How to Write 10 Short Stories in 10 Weeks


 I started 2020 doing a final edit of my next novel and preparing to start the daunting task of querying literary agents. I’d been working on this particular novel off and on for almost ten years, so I was exhausted creatively.

Always eager to be writing something, I started to ask myself, “What’s next?” I don’t have another novel in me. Not yet. Besides working on query letters and a novel synopsis, I was eager to at least work on something new.

Around this time, I started reading a collection of short stories by one of my favorite Southern authors, Truman Capote, and it got me to thinking about the short story art form. Back in my college days, I loved reading short stories in my literary classes, and I filled black and white Mead journals with short stories in grade school.

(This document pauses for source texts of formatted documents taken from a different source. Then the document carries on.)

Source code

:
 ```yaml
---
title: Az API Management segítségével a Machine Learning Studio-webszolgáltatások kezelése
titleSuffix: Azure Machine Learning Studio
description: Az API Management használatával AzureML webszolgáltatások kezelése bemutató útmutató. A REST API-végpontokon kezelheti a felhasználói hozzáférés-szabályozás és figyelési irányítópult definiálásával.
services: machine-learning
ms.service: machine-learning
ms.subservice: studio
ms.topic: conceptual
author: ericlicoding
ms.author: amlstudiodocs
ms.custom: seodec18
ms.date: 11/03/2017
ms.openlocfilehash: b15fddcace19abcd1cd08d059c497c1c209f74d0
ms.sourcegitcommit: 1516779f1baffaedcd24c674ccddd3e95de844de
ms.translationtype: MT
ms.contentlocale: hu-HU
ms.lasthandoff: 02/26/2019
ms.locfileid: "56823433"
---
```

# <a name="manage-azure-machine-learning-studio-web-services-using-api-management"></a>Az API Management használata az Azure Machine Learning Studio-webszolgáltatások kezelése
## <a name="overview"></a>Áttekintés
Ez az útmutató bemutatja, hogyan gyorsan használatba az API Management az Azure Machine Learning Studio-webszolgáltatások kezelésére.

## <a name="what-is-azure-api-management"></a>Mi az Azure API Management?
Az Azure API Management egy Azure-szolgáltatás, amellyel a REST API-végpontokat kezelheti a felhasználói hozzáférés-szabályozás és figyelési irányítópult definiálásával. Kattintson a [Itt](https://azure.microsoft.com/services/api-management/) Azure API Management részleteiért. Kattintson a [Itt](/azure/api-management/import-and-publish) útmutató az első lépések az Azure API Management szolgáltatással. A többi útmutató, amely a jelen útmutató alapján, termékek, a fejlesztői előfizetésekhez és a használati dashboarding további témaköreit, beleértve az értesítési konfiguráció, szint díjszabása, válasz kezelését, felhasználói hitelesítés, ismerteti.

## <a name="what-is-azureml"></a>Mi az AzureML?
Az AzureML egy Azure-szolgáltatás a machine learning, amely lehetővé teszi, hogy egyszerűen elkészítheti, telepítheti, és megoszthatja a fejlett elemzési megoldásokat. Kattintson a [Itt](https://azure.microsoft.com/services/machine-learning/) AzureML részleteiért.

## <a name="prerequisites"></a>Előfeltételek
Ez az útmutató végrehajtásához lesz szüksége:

It has been years since I’ve written a short story, so I decided to challenge myself to write ten short stories in ten weeks. One of the reasons I’d probably avoided the short story form is because I can’t think of anything to write about, so I knew this was going to be a very interesting challenge to take on. To get started, I needed a topic or something to write about.

Around this time, I read a post on Medium about how to submit short stories to be considered for various Chicken Soup for the Soul books. On their website, they list topics that they are currently accepting stories for, so this was a perfect way to get started. I found two topics that immediately inspired me. This would give me two stories to write! Chicken Soup also has a word limit of 1200 words, so these would be a quick way to knock two stories out of the way and work on the tight short story form at the same time.

While working on these stories, I was constantly watching and listening and thinking about other short story ideas. I started making a list of things that got my attention. Catching up with an old friend via Facebook messenger got me to thinking about how his life had turned out and how he got there. This ended up inspiring two stories. I watched a documentary about serial killer Jeffrey Dahmer where his father was interviewed about his son. His father said something that caught my attention so I researched it and quickly had an idea for another story.

Sometimes I’d just come across interesting facts that I thought would make a neat story title so I wrote it down. One of these was “An Eclipse of Moths.” I learned a group of moths is called an eclipse and that just created all sorts of imagery in my head. It turned into a short story about two friends playing together during the summer and then losing touch over time as they grow up.

I heard a story on NPR about sex workers being out of work due to quarantine during Covid-19. This got me to thinking about their clients being in isolation, and how this could be emotionally damaging for people who are alone and have no form of human interaction. I started this story very early during my ten weeks, but it was the hardest to write and was the last story I finished. I actually finished the last story with 4 days to spare.

Most of the time I had no idea how the story was going to end. I just sat down with a general idea in mind, starting writing, and then let the characters take over and take me where they wanted to go. As I finished each story, it was quite exhilarating. It felt good to have written and finished something.

I created a folder on my computer and named it “10 Short Stories in 10 Weeks” to keep me inspired. I kept all the stories and drafts in this folder. Each time I came up with a new idea, I created a new document and saved it in the folder. Sometimes it was just a title or some key words or a few notes. After I finished each story, I added its number in front of the title which became the file name: 1 Everything Stays the Same, 2 The Night Auditor, 3 An Eclipse of Moths, and so on. This was a quick way to see the progress I was making.

Overall, it was a fun challenge and I’ll probably do it again soon.  Having not written short stories in quite some time, it gave me a new mode of thinking for brainstorming and coming up with new ideas and keeping the story tight. And like I said, it was a great feeling each time I finished a story and got closer to my goal.

I plan to share some of the stories here in the coming weeks, so check back soon if you’d like to read them!


  1. Maybe I should try short stories too, just to switch gears. Have never been one for the genre though, besides the one or two I might have written in my life. I’ve definitely written more novels than short stories, lol. Thanks for sharing this!

    • Hi Stuart – I’ve always been the same way ever since I started writing novels. Short stories are definitely a good exercise and gives you the same feeling as finishing a novel, only quicker!